取り出したオブジェクトには、以下のプロパティが設定されています。
プロパティ | 値 |
---|---|
timezone | タイムゾーン (UTC しか取得できないため、これ以外の項目があるか不明) |
yaer | 年の値 (4 桁) |
month | 月の値 (1 – 12) |
day-of-month | 日の値 (1 – 31) |
hour | 時間の値 (0 – 23) |
minute | 分の値 (0 – 59) |
second | 秒の値 (0 – 59) |
week-of-year | その年の週数の値 (1 – 52) |
day-of-week | 曜日の値 (月曜日: 1, 火曜日: 2, …, 日曜日: 7) |
ハイフンを含むプロパティは、ブラケット記法で取得する必要があります
日時に関する情報がびっしり詰まってますね。
今回は使いませんが week-of-year
や day-of-week
なんてプロパティがあるのには、驚きました。
また、Date オブジェクトと値の異なる month
や day-of-week
のあつかいには注意が必要です。
さて、目的であるトリガーが実行された日時を返す関数を作っていきます。
イベント オブジェクトから実行時間を取得する関数 getDate
さきほど確認した、プロパティから Date オブジェクトを作って返す関数 getDate を作っていきます。

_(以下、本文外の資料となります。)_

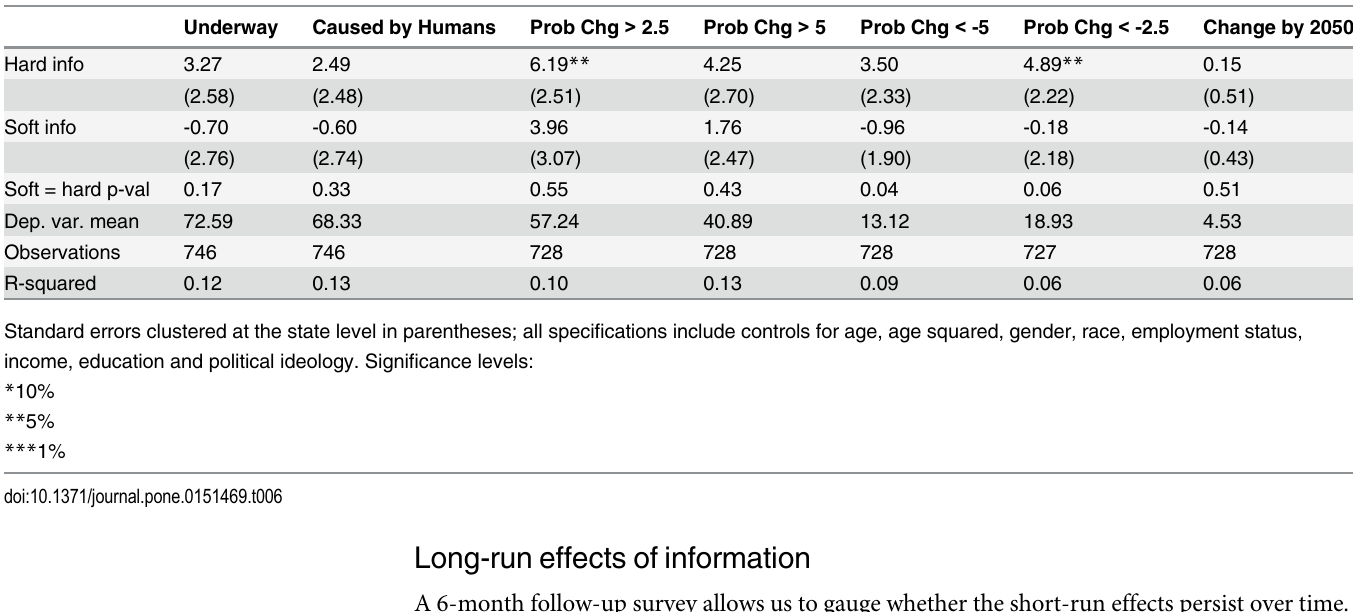
Table 6. Average long-run effects of information on beliefs about climate change.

function myFunction(e) { const date = getDate(e); console.log(date); } /** * 時間主導型のトリガー イベント オブジェクトから、トリガーが実行された日時を取得する関数 * @param {Object} e - 時間主導型のトリガー イベント オブジェクト * @return {Date} トリガーが実行された日時の Date オブジェクト */ function getDate(e) { const date = new Date( e.year, e.month - 1, e['day-of-month'], e.hour, e.minute, e.second ); return date; }
実行した結果のログを確認していきましょう。
ログの確認方法は、同様に [実行数] から [myFunction] をクリックすることで確認できます

開始時間とデバッグで表示されている時間を比較すると、9 時間のズレがあります。

timezone プロパティの値を確認すると UTC のため、このような状況になっています。
timezone プロパティが JST のイベント オブジェクト取得できればとりまわしが楽なので、appsscript.json の設定やトリガー設定時のパラメーターを変更して試してみましたが、UTC 以外の値の取得はできませんでした。

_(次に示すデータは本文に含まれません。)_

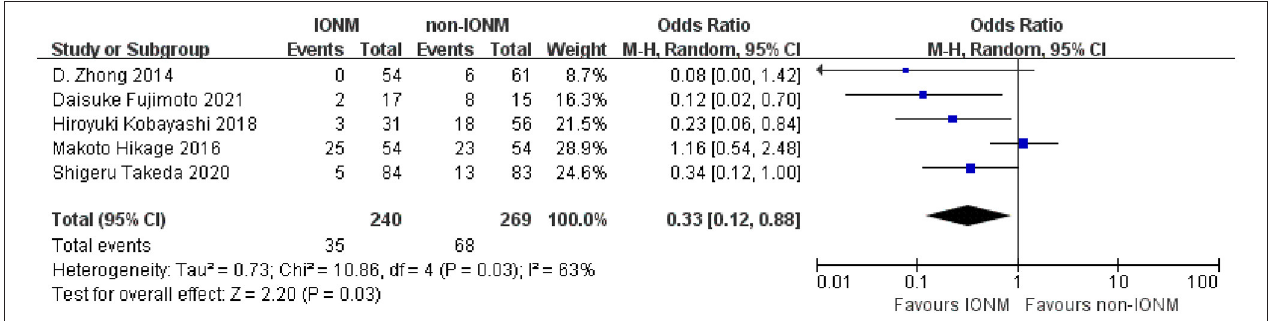
FIGURE 2 | Forest plot showing RLNP rates after thoracoscopic esophagectomy in the IONM and non-IONM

では、実際に利用したい JST 環境の実行時間を取得するメソッドを組み込んだクラスを作成していきます。
クラス化
実装するクラスのメンバー (プロパティとメソッド) について、かんたんに解説します。
メンバーの設定
メンバー種別 | メンバー名 | メンバーの内容 |
---|---|---|
プロパティ | timezone | タイムゾーン (UTC しか取得できないため、これ以外の項目があるか不明) |
プロパティ | yaer | 年の値 (4 桁) |
プロパティ | month | 月の値 (1 – 12) |
プロパティ | date | 日の値 (1 – 31) |
プロパティ | hours | 時間の値 (0 – 23) |
プロパティ | minutes | 分の値 (0 – 59) |
プロパティ | seconds | 秒の値 (0 – 59) |
メソッド | getLocaleDate | 現地時間を取得するメソッド |
メソッド | getDate | イベント オブジェクトから取得したトリガー実行日時を取得するメソッド |
プロパティの数は多くなりましたが、各項目を判定材料に使いそうなので、お許しください。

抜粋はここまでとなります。